How to avoid the brain-eating amoeba sometimes found in warm freshwater lakes

Naegleria fowleri is a single-celled organism sometimes found in warm freshwater that can sometimes cause a fatal infection that attacks the brain.

Here are some tips on how to avoid exposure to the brain-eating amoeba and what to do if you think you may have been exposed.

What is the brain-eating amoeba, Naegleria fowleri?

According to the Centers for Disease Control and Prevention, Naegleria fowleri typically enters the nose and is found in warm freshwater, such as lakes, hot springs, poorly maintained pools and warm water discharge from industrial plants.

The amoeba can enter the brain through the nose and start eating away at brain tissue. This results in a rare and fatal condition called primary amoebic meningoencephalitis (PAM). The infection can lead to death within days.

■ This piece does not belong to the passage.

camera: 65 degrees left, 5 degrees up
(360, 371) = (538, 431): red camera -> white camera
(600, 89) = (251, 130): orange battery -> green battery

There are some steps that you can take to avoid exposure to Naegleria fowleri, as well as any other harmful amoebas:

  • If you swim in warm freshwater lakes, avoid putting your head underwater.
  • Use nose plugs or a face mask when swimming.
  • Do not allow water from warm lakes or hot springs to enter your nose.
  • Avoid using contaminated water to irrigate your nose when nasal rinsing or using a neti pot.
  • Avoid contact with soil or mud that may be contaminated with the brain-eating amoeba.

Infections may also occur from other sources (such as inadequately chlorinated swimming pools.)

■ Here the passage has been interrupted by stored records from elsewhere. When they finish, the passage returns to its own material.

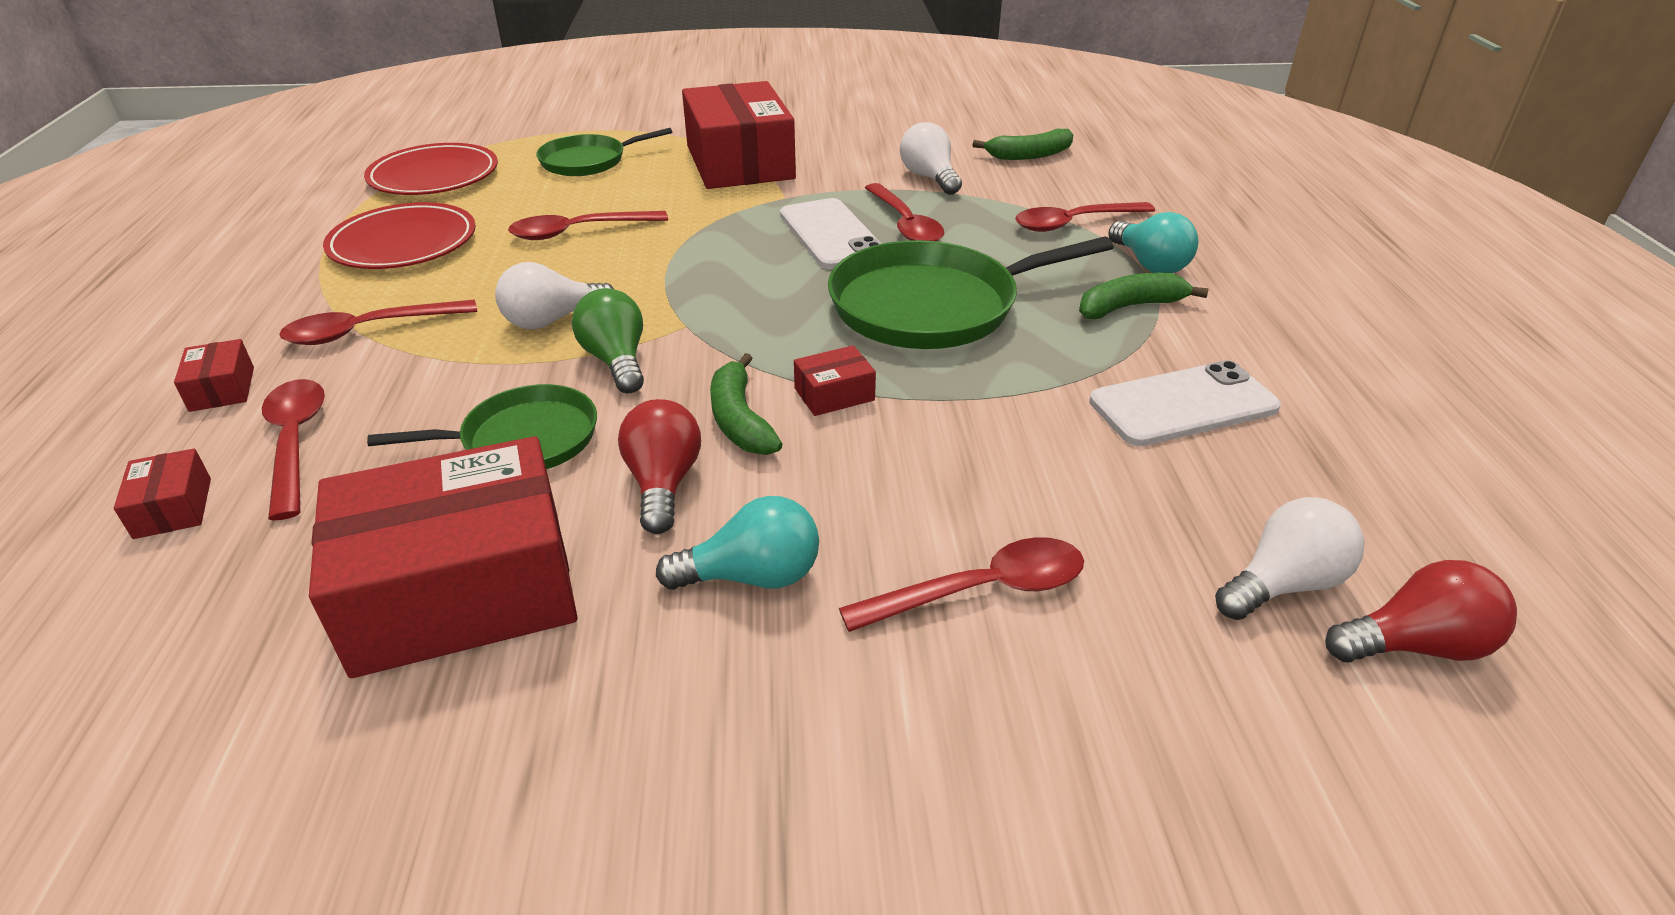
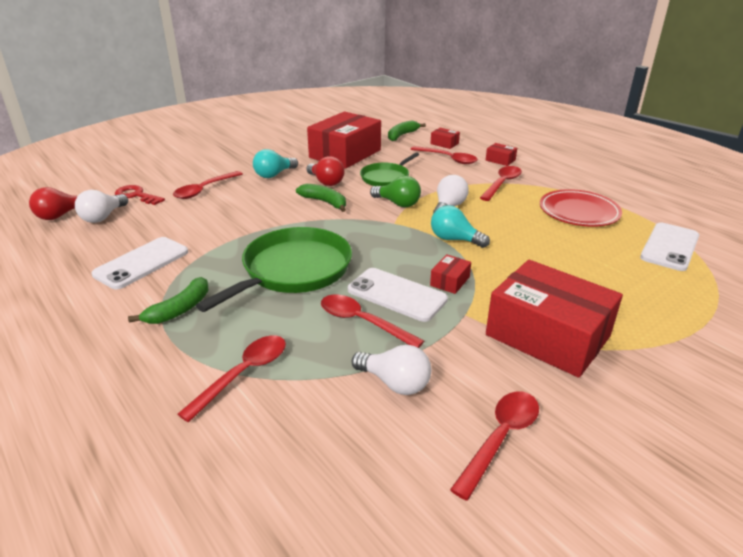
camera: 145 degrees right, 5 degrees down
(434, 176) = (670, 247): red plate -> white phone
(578, 232) = (524, 245): red spoon -> red spoon (500, 438)
(588, 161) = (632, 292): green pan -> none
(834, 394) = (299, 219): red box -> red box (449, 281)
(1029, 155) = (336, 470): green banana -> green banana (402, 135)
(1149, 264) = (172, 351): turquoise light bulb -> turquoise light bulb (454, 239)
(1188, 652) = (136, 195): none -> red key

In 2021, child died after being infected with the rare brain-eating amoeba that was found at a Texas splash pad. A review discovered lapses in water-quality testing at several parks, according to The Associated Press.

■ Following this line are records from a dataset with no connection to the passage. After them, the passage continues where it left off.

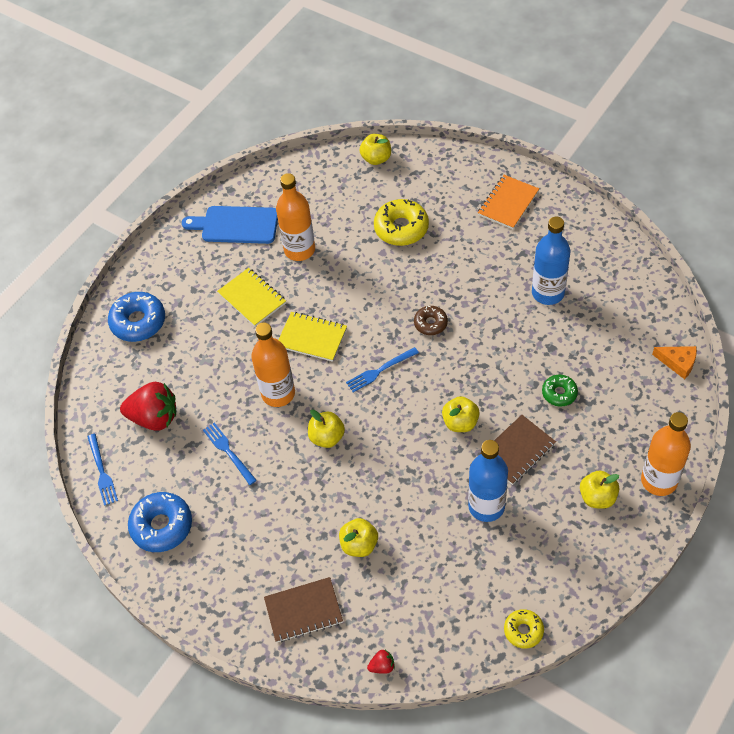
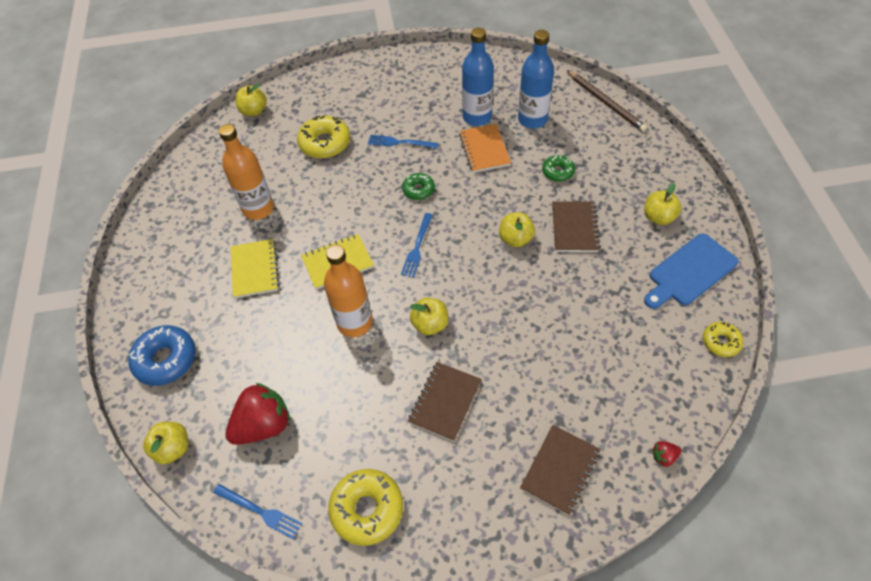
camera: 45 degrees left, 0 degrees up
(162, 526) = (367, 509): blue donut -> yellow donut
(228, 451) = (361, 399): blue fork -> blue fork (400, 142)
(236, 225) = (182, 226): blue cutting board -> blue cutting board (690, 272)
(252, 298) = (255, 269): yellow notebook -> yellow notebook turned 75 degrees clockwise
(279, 500) = (445, 402): none -> brown notebook
(359, 545) = (544, 382): yellow apple -> yellow apple (173, 448)
(382, 666) = (664, 456): red strawberry -> red strawberry turned 135 degrees counterclockwise
(430, 323) = (418, 190): brown donut -> green donut
(486, 506) = (598, 280): blue bottle -> blue bottle (532, 119)
(508, 203) = (386, 81): orange notebook -> orange notebook (484, 149)
(659, 481) = (680, 178): orange bottle -> none
(678, 363) = (606, 103): orange cheese -> brown pencil

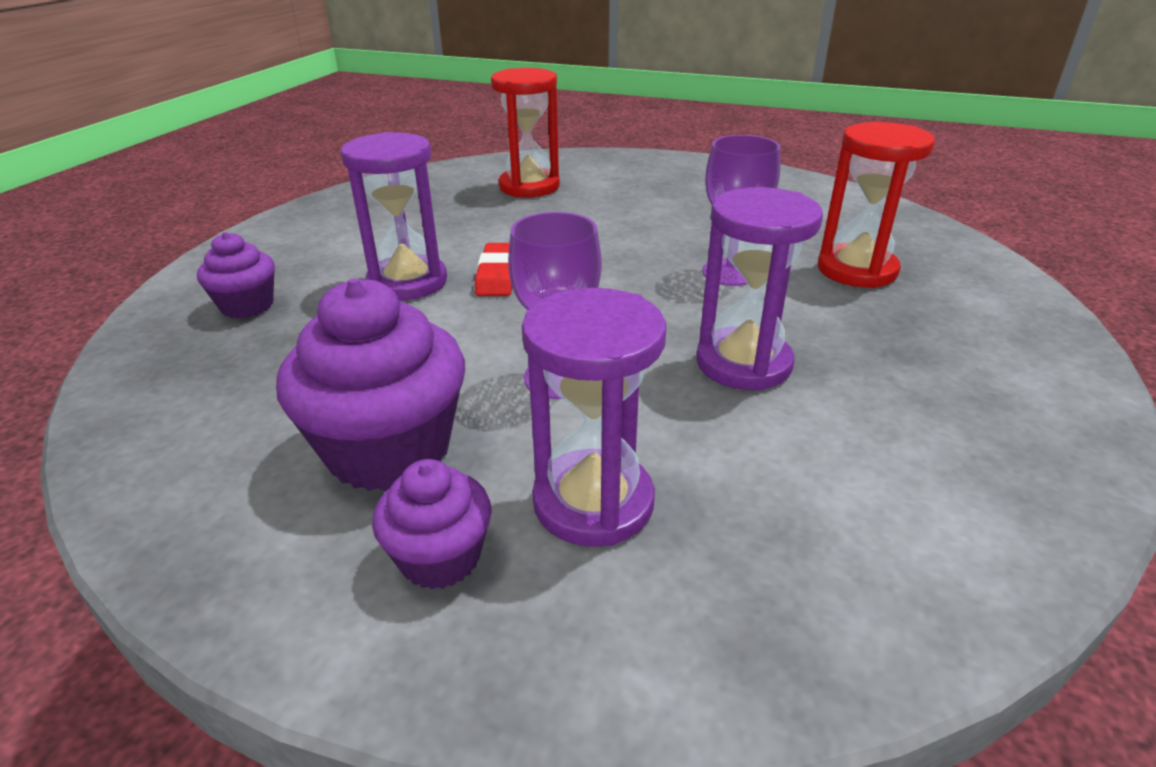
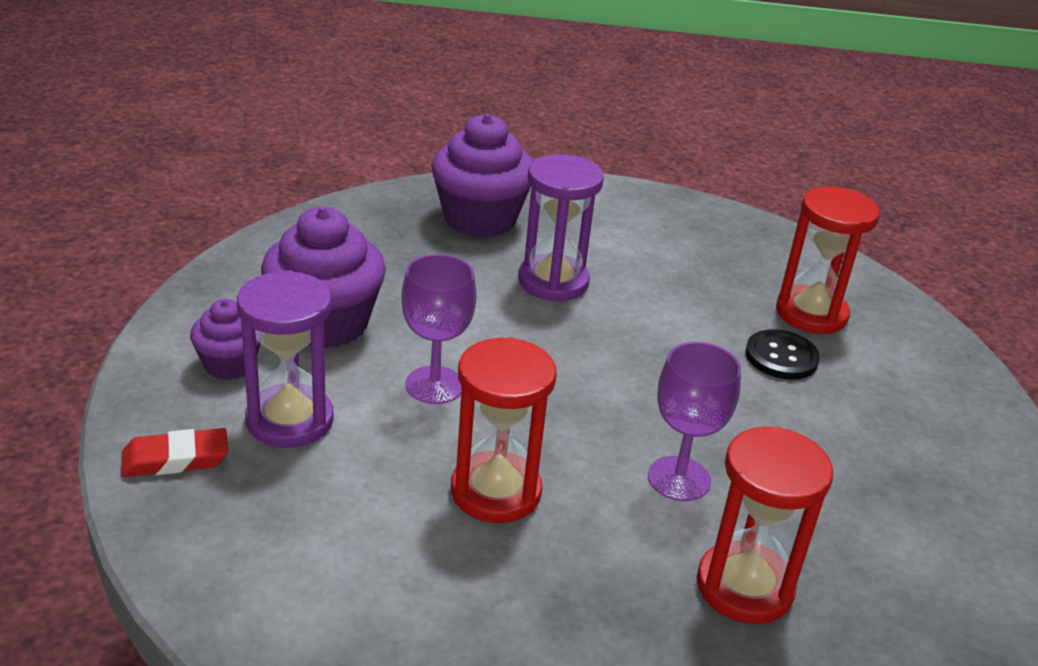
camera: 70 degrees right, 0 degrees up
(247, 306) = (480, 219): purple cupcake -> purple cupcake, size x1.80
(498, 275) = (591, 327): red eraser -> red eraser (175, 459)
(581, 207) = (781, 357): none -> black button
(743, 363) = (496, 491): purple hourglass -> red hourglass

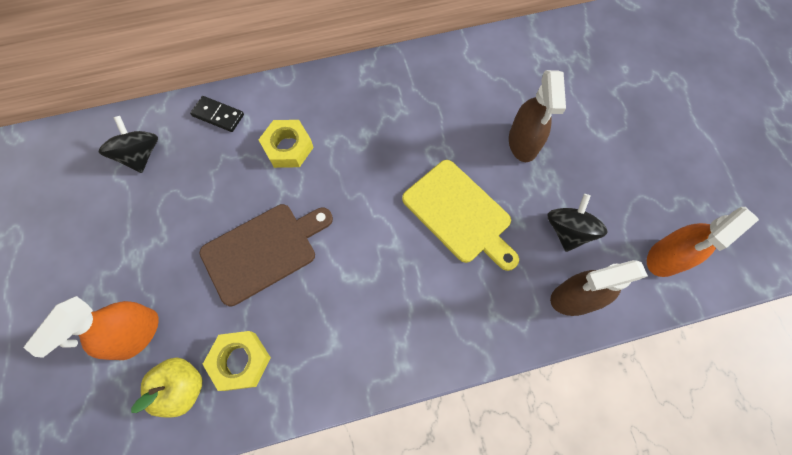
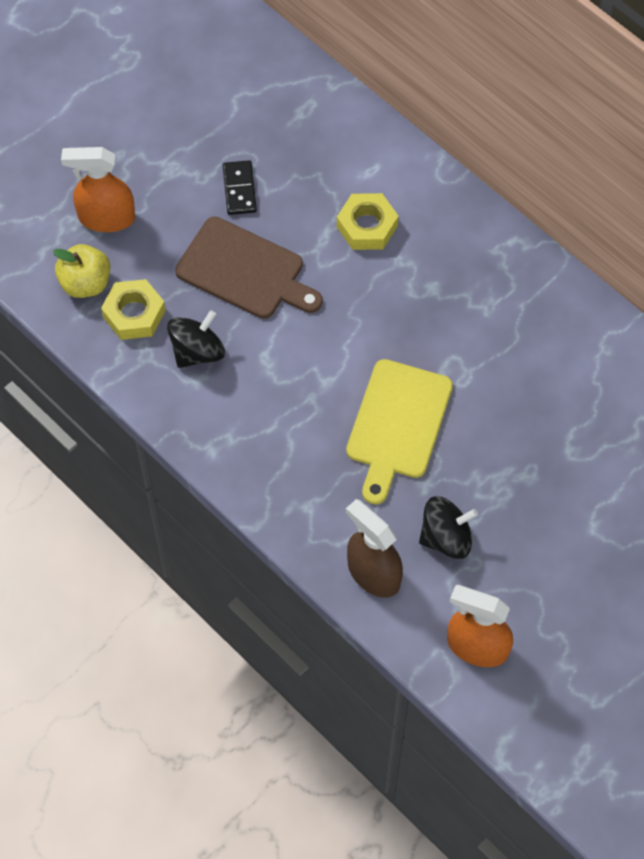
camera: 60 degrees right, 5 degrees down
(140, 155) = (271, 103): black spinning top -> black spinning top (197, 351)
(218, 115) = (360, 141): black domino -> black domino (239, 189)
(523, 143) = (526, 448): brown spray bottle -> none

According to the CDC, Naegleria fowleri has not been shown to spread via water vapor or aerosol droplets (such as shower mist or vapor from a humidifier). It’s also not found in salt water, like the ocean.


If you suspect that you or someone you know has contracted Naegleria fowleri, it is important to seek medical attention immediately. Early symptoms are often similar to a bacterial meningitis infection:

  • Fever
  • Headache
  • Nausea
  • Vomiting
  • Stiff neck
  • Sensitivity to light

Symptoms can progress rapidly, and a person may experience:

  • Severe headache
  • High fever
  • Hallucinations
  • Convulsions
  • Coma

While infection with Naegleria fowleri is rare, the CDC says if someone has been infected, they should seek medical help immediately.